The foregoing detailed description of the present invention is provided for the purposes of illustration and is not intended to be exhaustive or to limit the invention to the precise embodiment disclosed. Accordingly, the scope of the present invention is defined by the appended claims. [0054]

Claims

What is claimed is:

1. A system, comprising:

first device that self-initiates communication to a second device via a communication network;

means for enabling the second device to provide a signal to the first device that causes the first device to initiate communication to the second device via the communication network in response to the signal.

2. The system of claim 1, wherein the means for enabling comprises means for sending a page message to the first device.

3. The system of claim 1, wherein the means for enabling comprises means for placing a phone call to the first device.

4. The system of claim 1, wherein the means for enabling comprises means for sending an email message to the first device.

5. The system of claim 1, wherein the means for enabling comprises means for providing the signal to a node on a local network which forwards the signal to the second device via the local network.

6. A method for triggering communication, comprising the steps of:

providing a first device with a mechanism for self-initiating communication to a second device via a communication network;

providing a signal to the first device that causes the first device to initiate communication to the second device via the communication network in response to the signal.

7. The method of claim 6, wherein the step of providing a signal comprises the step of sending a page message to the first device.

8. The method of claim 6, wherein the step of providing a signal comprises the step of placing a phone call to the first device.

9. The method of claim 6, wherein the step of providing a signal comprises the step of sending an email message to the first device.

10. The method of claim 6, wherein the step of providing a signal comprises the step of providing the signal to a node on a local network which forwards the signal to the second device via the local network.

11. A device, comprising:

communication subsystem which is capable of self-initiating communication to a second device via a communication network;

triggering subsystem which is capable of obtaining a signal from the second device and of causing the communication subsystem to initiate communication to the second device via the communication network in response to the signal.
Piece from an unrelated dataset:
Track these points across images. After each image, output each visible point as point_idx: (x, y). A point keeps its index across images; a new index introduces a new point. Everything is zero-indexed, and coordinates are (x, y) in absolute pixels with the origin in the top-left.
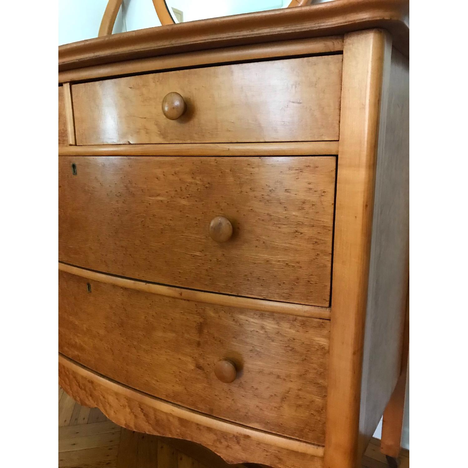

12. The device of claim 11, wherein the triggering subsystem comprises a page receiver.

13. The device of claim 11, wherein the triggering subsystem comprises a telephony subsystem.

14. The device of claim 11, wherein the triggering subsystem comprises a local network interface.

15. The device of claim 11, wherein the triggering subsystem comprises a signal receiver capable of receiving a trigger signal from an external system.

16. The device of claim 15, wherein the external system is a computer system.

17. The device of claim 15, wherein the external system is a pager.

18. The device of claim 15, wherein the external system is a telephony subsystem.

19. The device of claim 11, wherein the triggering subsystem comprises a an email client.